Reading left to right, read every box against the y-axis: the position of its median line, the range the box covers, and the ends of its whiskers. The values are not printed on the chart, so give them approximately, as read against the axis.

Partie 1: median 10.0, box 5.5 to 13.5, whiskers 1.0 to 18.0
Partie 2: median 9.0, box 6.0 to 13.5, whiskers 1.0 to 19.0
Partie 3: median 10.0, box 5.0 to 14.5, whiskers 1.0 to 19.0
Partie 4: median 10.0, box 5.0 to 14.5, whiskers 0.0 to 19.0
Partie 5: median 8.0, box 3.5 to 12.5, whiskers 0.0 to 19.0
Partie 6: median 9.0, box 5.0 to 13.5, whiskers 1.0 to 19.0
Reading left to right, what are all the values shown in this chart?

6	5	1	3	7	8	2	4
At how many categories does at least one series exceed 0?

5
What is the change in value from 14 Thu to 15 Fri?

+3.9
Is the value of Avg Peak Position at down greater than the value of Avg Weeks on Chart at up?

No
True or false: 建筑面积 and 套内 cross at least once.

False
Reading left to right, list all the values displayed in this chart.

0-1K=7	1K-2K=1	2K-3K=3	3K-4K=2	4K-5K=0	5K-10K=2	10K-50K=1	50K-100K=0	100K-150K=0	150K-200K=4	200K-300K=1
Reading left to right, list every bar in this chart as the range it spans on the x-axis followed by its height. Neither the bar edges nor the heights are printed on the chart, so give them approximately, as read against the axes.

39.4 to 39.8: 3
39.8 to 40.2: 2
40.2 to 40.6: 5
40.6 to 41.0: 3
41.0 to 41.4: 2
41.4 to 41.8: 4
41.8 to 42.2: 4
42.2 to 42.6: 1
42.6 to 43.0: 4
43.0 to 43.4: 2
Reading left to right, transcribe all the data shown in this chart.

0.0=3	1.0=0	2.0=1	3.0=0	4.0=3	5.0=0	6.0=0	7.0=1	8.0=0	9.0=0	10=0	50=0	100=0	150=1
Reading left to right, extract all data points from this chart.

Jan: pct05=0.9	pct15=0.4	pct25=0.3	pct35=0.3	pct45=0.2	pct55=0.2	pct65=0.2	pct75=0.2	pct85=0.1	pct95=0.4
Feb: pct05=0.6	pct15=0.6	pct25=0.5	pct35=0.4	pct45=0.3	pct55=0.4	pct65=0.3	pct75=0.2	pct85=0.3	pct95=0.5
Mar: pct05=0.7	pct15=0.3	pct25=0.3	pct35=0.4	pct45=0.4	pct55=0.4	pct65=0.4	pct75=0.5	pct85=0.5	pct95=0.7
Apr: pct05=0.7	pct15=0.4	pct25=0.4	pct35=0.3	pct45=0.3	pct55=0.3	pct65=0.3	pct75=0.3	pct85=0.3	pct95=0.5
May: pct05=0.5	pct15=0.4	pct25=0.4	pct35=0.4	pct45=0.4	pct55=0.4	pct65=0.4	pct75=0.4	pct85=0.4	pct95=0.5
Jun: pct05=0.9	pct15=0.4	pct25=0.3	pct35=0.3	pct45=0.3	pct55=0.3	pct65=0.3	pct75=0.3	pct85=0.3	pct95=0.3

任务说明: 把上面全部记录的每一行改成编号列表，空行不要。

解答:
1. Reading left to right, read every box against the y-axis: the position of its median line, the range the box covers, and the ends of its whiskers. The values are not printed on the chart, so give them approximately, as read against the axis.
2. Partie 1: median 10.0, box 5.5 to 13.5, whiskers 1.0 to 18.0
3. Partie 2: median 9.0, box 6.0 to 13.5, whiskers 1.0 to 19.0
4. Partie 3: median 10.0, box 5.0 to 14.5, whiskers 1.0 to 19.0
5. Partie 4: median 10.0, box 5.0 to 14.5, whiskers 0.0 to 19.0
6. Partie 5: median 8.0, box 3.5 to 12.5, whiskers 0.0 to 19.0
7. Partie 6: median 9.0, box 5.0 to 13.5, whiskers 1.0 to 19.0
8. Reading left to right, what are all the values shown in this chart?
9. 6	5	1	3	7	8	2	4
10. At how many categories does at least one series exceed 0?
11. 5
12. What is the change in value from 14 Thu to 15 Fri?
13. +3.9
14. Is the value of Avg Peak Position at down greater than the value of Avg Weeks on Chart at up?
15. No
16. True or false: 建筑面积 and 套内 cross at least once.
17. False
18. Reading left to right, list all the values displayed in this chart.
19. 0-1K=7	1K-2K=1	2K-3K=3	3K-4K=2	4K-5K=0	5K-10K=2	10K-50K=1	50K-100K=0	100K-150K=0	150K-200K=4	200K-300K=1
20. Reading left to right, list every bar in this chart as the range it spans on the x-axis followed by its height. Neither the bar edges nor the heights are printed on the chart, so give them approximately, as read against the axes.
21. 39.4 to 39.8: 3
22. 39.8 to 40.2: 2
23. 40.2 to 40.6: 5
24. 40.6 to 41.0: 3
25. 41.0 to 41.4: 2
26. 41.4 to 41.8: 4
27. 41.8 to 42.2: 4
28. 42.2 to 42.6: 1
29. 42.6 to 43.0: 4
30. 43.0 to 43.4: 2
31. Reading left to right, transcribe all the data shown in this chart.
32. 0.0=3	1.0=0	2.0=1	3.0=0	4.0=3	5.0=0	6.0=0	7.0=1	8.0=0	9.0=0	10=0	50=0	100=0	150=1
33. Reading left to right, extract all data points from this chart.
34. Jan: pct05=0.9	pct15=0.4	pct25=0.3	pct35=0.3	pct45=0.2	pct55=0.2	pct65=0.2	pct75=0.2	pct85=0.1	pct95=0.4
35. Feb: pct05=0.6	pct15=0.6	pct25=0.5	pct35=0.4	pct45=0.3	pct55=0.4	pct65=0.3	pct75=0.2	pct85=0.3	pct95=0.5
36. Mar: pct05=0.7	pct15=0.3	pct25=0.3	pct35=0.4	pct45=0.4	pct55=0.4	pct65=0.4	pct75=0.5	pct85=0.5	pct95=0.7
37. Apr: pct05=0.7	pct15=0.4	pct25=0.4	pct35=0.3	pct45=0.3	pct55=0.3	pct65=0.3	pct75=0.3	pct85=0.3	pct95=0.5
38. May: pct05=0.5	pct15=0.4	pct25=0.4	pct35=0.4	pct45=0.4	pct55=0.4	pct65=0.4	pct75=0.4	pct85=0.4	pct95=0.5
39. Jun: pct05=0.9	pct15=0.4	pct25=0.3	pct35=0.3	pct45=0.3	pct55=0.3	pct65=0.3	pct75=0.3	pct85=0.3	pct95=0.3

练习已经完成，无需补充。